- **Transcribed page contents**
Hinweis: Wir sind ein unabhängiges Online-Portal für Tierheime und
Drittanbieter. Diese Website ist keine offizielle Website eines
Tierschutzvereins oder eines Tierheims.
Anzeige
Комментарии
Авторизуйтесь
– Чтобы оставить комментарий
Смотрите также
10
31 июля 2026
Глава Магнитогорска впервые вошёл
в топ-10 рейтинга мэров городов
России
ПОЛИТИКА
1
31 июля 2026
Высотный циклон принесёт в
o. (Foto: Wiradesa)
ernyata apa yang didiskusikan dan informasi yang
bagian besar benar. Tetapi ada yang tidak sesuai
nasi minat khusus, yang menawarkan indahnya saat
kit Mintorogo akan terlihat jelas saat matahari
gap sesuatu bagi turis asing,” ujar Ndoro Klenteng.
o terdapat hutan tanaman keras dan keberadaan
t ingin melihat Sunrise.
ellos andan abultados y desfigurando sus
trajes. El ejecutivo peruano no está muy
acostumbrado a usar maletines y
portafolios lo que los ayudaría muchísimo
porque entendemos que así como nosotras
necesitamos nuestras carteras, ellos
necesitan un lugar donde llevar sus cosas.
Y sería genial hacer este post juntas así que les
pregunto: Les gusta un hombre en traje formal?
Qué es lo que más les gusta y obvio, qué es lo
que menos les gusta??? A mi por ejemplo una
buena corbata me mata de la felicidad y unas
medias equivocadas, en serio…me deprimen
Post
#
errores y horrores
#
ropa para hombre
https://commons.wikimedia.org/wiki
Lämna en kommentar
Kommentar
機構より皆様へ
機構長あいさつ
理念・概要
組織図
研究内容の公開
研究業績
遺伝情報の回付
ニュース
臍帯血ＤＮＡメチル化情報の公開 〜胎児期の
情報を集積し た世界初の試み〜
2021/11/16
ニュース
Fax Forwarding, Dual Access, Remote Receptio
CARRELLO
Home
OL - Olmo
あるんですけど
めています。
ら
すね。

- **Directions for this task**
Go through the records and repeat each one exactly as written.

- **Written solution**
Hinweis: Wir sind ein unabhängiges Online-Portal für Tierheime und
Drittanbieter. Diese Website ist keine offizielle Website eines
Tierschutzvereins oder eines Tierheims.
Anzeige
Комментарии
Авторизуйтесь
– Чтобы оставить комментарий
Смотрите также
10
31 июля 2026
Глава Магнитогорска впервые вошёл
в топ-10 рейтинга мэров городов
России
ПОЛИТИКА
1
31 июля 2026
Высотный циклон принесёт в
o. (Foto: Wiradesa)
ernyata apa yang didiskusikan dan informasi yang
bagian besar benar. Tetapi ada yang tidak sesuai
nasi minat khusus, yang menawarkan indahnya saat
kit Mintorogo akan terlihat jelas saat matahari
gap sesuatu bagi turis asing,” ujar Ndoro Klenteng.
o terdapat hutan tanaman keras dan keberadaan
t ingin melihat Sunrise.
ellos andan abultados y desfigurando sus
trajes. El ejecutivo peruano no está muy
acostumbrado a usar maletines y
portafolios lo que los ayudaría muchísimo
porque entendemos que así como nosotras
necesitamos nuestras carteras, ellos
necesitan un lugar donde llevar sus cosas.
Y sería genial hacer este post juntas así que les
pregunto: Les gusta un hombre en traje formal?
Qué es lo que más les gusta y obvio, qué es lo
que menos les gusta??? A mi por ejemplo una
buena corbata me mata de la felicidad y unas
medias equivocadas, en serio…me deprimen
Post
#
errores y horrores
#
ropa para hombre
https://commons.wikimedia.org/wiki
Lämna en kommentar
Kommentar
機構より皆様へ
機構長あいさつ
理念・概要
組織図
研究内容の公開
研究業績
遺伝情報の回付
ニュース
臍帯血ＤＮＡメチル化情報の公開 〜胎児期の
情報を集積し た世界初の試み〜
2021/11/16
ニュース
Fax Forwarding, Dual Access, Remote Receptio
CARRELLO
Home
OL - Olmo
あるんですけど
めています。
ら
すね。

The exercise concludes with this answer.